HOW do you know they tend to second guess themselves?? Maybe they do or do not, it just reads as a statement of fact (which it could be for all I know).
IF they reported a sense of second guessing, well to me that is as validly explained by saying the two stimuli were so close together great difficulty was had. No need to decide anything more than that.
I further am interested in how we quantify the region. One of the ways to do that in my opinion is to scrutinize the test itself. In compression testing, we have a set of audio tests we know to be revealing.
How do we know they are revealing if not by blind tests? IS that how 'we know'??

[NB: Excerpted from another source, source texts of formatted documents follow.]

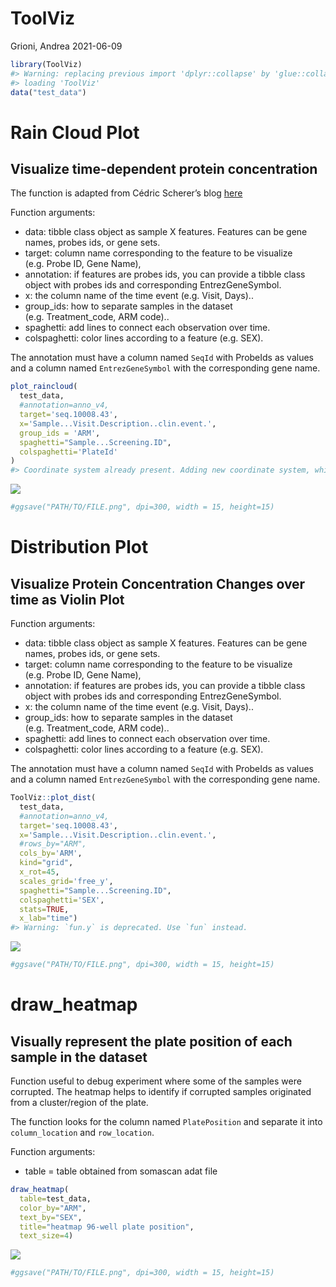 ToolViz
================
Grioni, Andrea
2021-06-09

``` r
library(ToolViz)
#> Warning: replacing previous import 'dplyr::collapse' by 'glue::collapse' when
#> loading 'ToolViz'
data("test_data")
```

# Rain Cloud Plot

## Visualize time-dependent protein concentration

The function is adapted from Cédric Scherer’s blog
[here](https://www.cedricscherer.com/2021/06/06/visualizing-distributions-with-raincloud-plots-and-how-to-create-them-with-ggplot2/)

Function arguments:

-   data: tibble class object as sample X features. Features can be gene
    names, probes ids, or gene sets.
-   target: column name corresponding to the feature to be visualize
    (e.g. Probe ID, Gene Name),
-   annotation: if features are probes ids, you can provide a tibble
    class object with probes ids and corresponding EntrezGeneSymbol.
-   x: the column name of the time event (e.g. Visit, Days)..
-   group\_ids: how to separate samples in the dataset
    (e.g. Treatment\_code, ARM code)..
-   spaghetti: add lines to connect each observation over time.
-   colspaghetti: color lines according to a feature (e.g. SEX).

The annotation must have a column named `SeqId` with ProbeIds as values
and a column named `EntrezGeneSymbol` with the corresponding gene name.

``` r
plot_raincloud(
  test_data,
  #annotation=anno_v4,
  target='seq.10008.43',
  x='Sample...Visit.Description..clin.event.',
  group_ids = 'ARM',
  spaghetti="Sample...Screening.ID",
  colspaghetti='PlateId'
)
#> Coordinate system already present. Adding new coordinate system, which will replace the existing one.
```

![](/tmp/RtmpUCrPex/preview-c12c69c03a4a.dir/ToolViz_files/figure-gfm/unnamed-chunk-2-1.png)<!-- -->

``` r
#ggsave("PATH/TO/FILE.png", dpi=300, width = 15, height=15)
```

# Distribution Plot

## Visualize Protein Concentration Changes over time as Violin Plot

Function arguments:

-   data: tibble class object as sample X features. Features can be gene
    names, probes ids, or gene sets.
-   target: column name corresponding to the feature to be visualize
    (e.g. Probe ID, Gene Name),
-   annotation: if features are probes ids, you can provide a tibble
    class object with probes ids and corresponding EntrezGeneSymbol.
-   x: the column name of the time event (e.g. Visit, Days)..
-   group\_ids: how to separate samples in the dataset
    (e.g. Treatment\_code, ARM code)..
-   spaghetti: add lines to connect each observation over time.
-   colspaghetti: color lines according to a feature (e.g. SEX).

The annotation must have a column named `SeqId` with ProbeIds as values
and a column named `EntrezGeneSymbol` with the corresponding gene name.

``` r
ToolViz::plot_dist(
  test_data,
  #annotation=anno_v4,
  target='seq.10008.43',
  x='Sample...Visit.Description..clin.event.',
  #rows_by="ARM",
  cols_by='ARM',
  kind="grid",
  x_rot=45,
  scales_grid='free_y',
  spaghetti="Sample...Screening.ID",
  colspaghetti='SEX',
  stats=TRUE,
  x_lab="time")
#> Warning: `fun.y` is deprecated. Use `fun` instead.
```

![](/tmp/RtmpUCrPex/preview-c12c69c03a4a.dir/ToolViz_files/figure-gfm/unnamed-chunk-3-1.png)<!-- -->

``` r
#ggsave("PATH/TO/FILE.png", dpi=300, width = 15, height=15)
```

# draw\_heatmap

## Visually represent the plate position of each sample in the dataset

Function useful to debug experiment where some of the samples were
corrupted. The heatmap helps to identify if corrupted samples originated
from a cluster/region of the plate.

The function looks for the column named `PlatePosition` and separate it
into `column_location` and `row_location`.

Function arguments:

-   table = table obtained from somascan adat file

``` r
draw_heatmap(
  table=test_data,
  color_by="ARM",
  text_by="SEX",
  title="heatmap 96-well plate position",
  text_size=4)
```

![](/tmp/RtmpUCrPex/preview-c12c69c03a4a.dir/ToolViz_files/figure-gfm/unnamed-chunk-4-1.png)<!-- -->

``` r
#ggsave("PATH/TO/FILE.png", dpi=300, width = 15, height=15)
```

The content can be shown mathematically to be revealing of differences.
I don't quite understand 'mathematically' here, unless you mean things like 'only 10 db down' or stuff like that. Ie we are using JND's?? (which I further assume is done by large scale blind testing?? maybe not in the same sense as we use it for audiophile stuff, just 'unknown stimuli given to listeners to see what *we* can hear or not hear')
I just get the idea that you are arguing from 'they SHOULD have heard it yet didn't' and are using that to hang everything off. Was not there some thing about a swedish radio codec that is used to show why DBTs cannot find the small differences? Is that the type of example in mind here?